In der Nacht zum 25. August wird in der Carl-Schurz-Straße in Brühl schweres Gerät aufgefahren. Die legendäre Milchbar soll gegen 1 Uhr auf einen Tieflader gehoben und in einem Stück ins Kommerner Freilichtmuseum gefahren werden – inklusive Straßensperrungen. Genau wie der Quelle-Bungalow im Mai 2014.

Das nächste Objekt, das im Freilichtmuseum eine neue Heimat erhält, erinnert an die Zeit von Rock’n’ Roll und Milchshakes. In wenigen Wochen reist eine Milchbar von Brühl nach Kommern. Als „Milchbar“ war die Kneipe von Mike Smith bekannt, einst ein Kulttreffpunkt der 1950er Jahre. Plattenhüllen der Rolling Stones, Santana und Jimi Hendrix zierten die Wände. Gleich zwei Zeitabschnitte wollen die Historiker des Landesmuseums für Volkskunde nach entsprechender Restaurierung mit der Milchbar sichtbar machen.

Die historische Gastwirtschaft Watteler aus Eschweiler ist das Herzstück der neuesten Baugruppe.

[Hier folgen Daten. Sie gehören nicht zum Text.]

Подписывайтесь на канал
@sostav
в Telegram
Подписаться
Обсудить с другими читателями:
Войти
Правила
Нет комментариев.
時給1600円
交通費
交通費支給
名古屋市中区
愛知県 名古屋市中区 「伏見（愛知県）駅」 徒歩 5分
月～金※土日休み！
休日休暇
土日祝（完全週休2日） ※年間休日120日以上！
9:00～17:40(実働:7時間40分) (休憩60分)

Zum einen den Blick in eine für die Mitte der 1950er-Jahre typische Milchbar, zum anderen soll der Wandel zur Musikkneipe in den 1970er-Jahren deutlich gemacht werden. Wirt Mike Smith zelebrierte die Ära der Musikkneipe bis zuletzt. Sein letztes Konzert feierte er mit einer Rockband am 29. Dezember 2017. „Uns ist wichtig, dass wir Geschichte mit Geschichten verbinden, emotionale Momente fördern. Das funktioniert mit der entsprechenden Einrichtung, mit vielen kleinen Details“, sagt Vorwig.

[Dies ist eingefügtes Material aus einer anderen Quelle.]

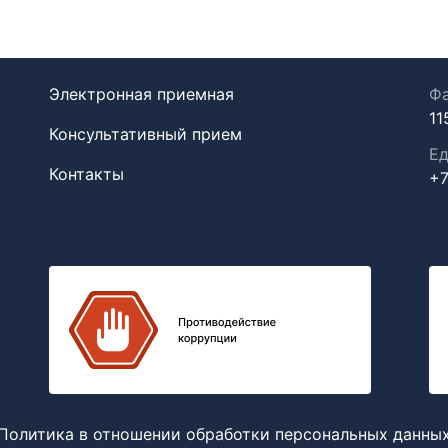
Электронная приемная
Фа
11
Консультативный прием
Ед
Контакты
+7
Политика в отношении обработки персональных данны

In der Anfangszeit des Museums habe vor allem das Gebäude im Mittelpunkt gestanden. Mittlerweile sei es genauso wichtig, die Geschichte der Menschen erzählen zu können, die in dem Gebäude gelebt, es zu ihrem Zuhause gemacht hätten.

Fachwerkhäuser aufgereiht

Das soll auch mit dem Fachwerkhaus aus Roggendorf gelingen, das im späten 18. oder frühen 19. Jahrhundert als Stockwerkbau mit Krüppelwalmdach errichtet wurde. Es diente viele Jahre zu Wohnzwecken und ist eines der typischen Fachwerkgebäude, wie sie vielfach an den Dorf- und Marktplätzen im Rheinland zu finden waren. Am Marktplatz Rheinland soll das Fachwerkhaus aus Roggendorf neben dem Torhaus aus Schöneseiffen stehen.

Etwas kleiner, in seiner Wirkung aber nicht minder groß, wird wohl das Fachwerkhaus aus Herkenrath. „Bei einer Grundfläche von 20 Quadratmeter handelt es sich um ein Kleinstwohnhaus. Vermutlich zeitgleich mit dem Wohnteil wurde nach hinten ein Stall angebaut“, erklärt Museumsleiter Mangold.

Bauhistoriker Carsten Vorwig konzipiert den Marktplatz Rheinland im Kommerner Freilichtmuseum.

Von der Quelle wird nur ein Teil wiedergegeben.